E una notte, di colpo, il cuore del lupo mancò di un battito nello scorgere poco lontano, la giovane Beatrice, lupa dal pelo fulvo e gli occhi color dell’ambra, da sempre sua insperabile compagna di giochi, ai tempi in cui erano entrambi solo due lupacchiotti da latte, divenuta anch’ella ormai adulta, intenta ad abbeverarsi placidamente alle sponde del fiume. E arrancando verso di lei, muovendosi con la sua zampa zoppa, le apparve di fianco, sorridendogli timidamente, abbassando gli occhi. “Beatrice! Come stai?…sei tutta intera!” scherzò lui nel vederla, tirandole dolcemente l’orecchio con le zanne in modo giocoso, come faceva sempre quando da cuccioli si incontravano, e lei squadrandolo ricambiò il suo sorriso “Come stai, tu?! Oh, Eric…avevo sentito dire della tua zampa…allora quello che si dice in giro… è vero!”

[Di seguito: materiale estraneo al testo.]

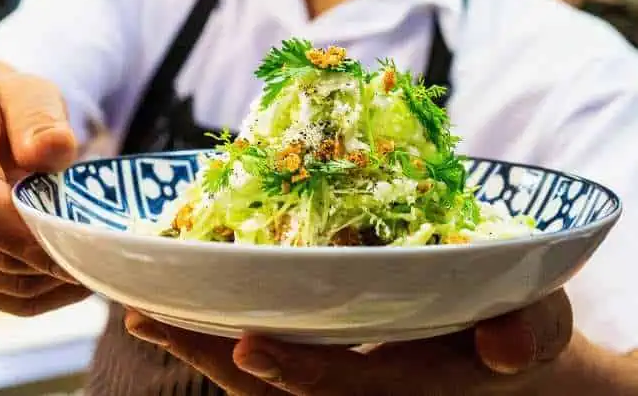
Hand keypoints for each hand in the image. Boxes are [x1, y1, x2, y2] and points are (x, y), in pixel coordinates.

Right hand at [0, 62, 88, 314]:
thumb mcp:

E il lupo comprendendo di colpo, senza parole, il muto linguaggio del cuore che li legava dalla nascita, annuì “Ma un giorno tornerò a muovermi per bene, a correre!” ringhiò “Te lo assicuro!”

E lei sorridendo a quel suo modo di fare, strusciando il proprio naso contro quello di lui, raspò con gli artigli il terreno, fiera.

“Io posso farcela, non temere per me!” le sorrise lui teneramente “Che ne diresti invece, di salire adesso sull’altura per guardare la luna nuova?” l’invitò ad ammirare insieme la notte, dal punto più alto della Selva.

“Vengo solo…se comporremo di nuovo almeno un haiku!” scodinzolò la lupacchiotta, leccando la zampa  ferita di lui, annusandola per intero “Ti ricordi quando ne facevamo insieme così tanti, sicuri che un giorno, ne avremmo riempito il mondo intero?” ricordò la bella lupa.

E scoprendosi innamorati, senza aver bisogno di scambiarsi null’altro che se stessi, i due si avviarono verso l’altura, uno accanto all’altra “Luna di neve/ dondola sull’altura/ la pallida notte”  scambiandosi versi  all’unisono.

E il giorno seguente Eric, prima ancora che la luce del nuovo mattino avesse compiuto il suo giro, insieme alla bella lupa, scendendo la roccia con sue zampe, in modo più veloce, in una prima timida, insicura corsa, rese partecipe l’intero creato, con l’ululato più potente che si fosse mai udito, dell’arrivo della sua dolce compagna, fra la gioia e  gli auguri di tutti. E da quel giorno Eric e Beatrice non si separarono mai più, e vissero per sempre felici e contenti.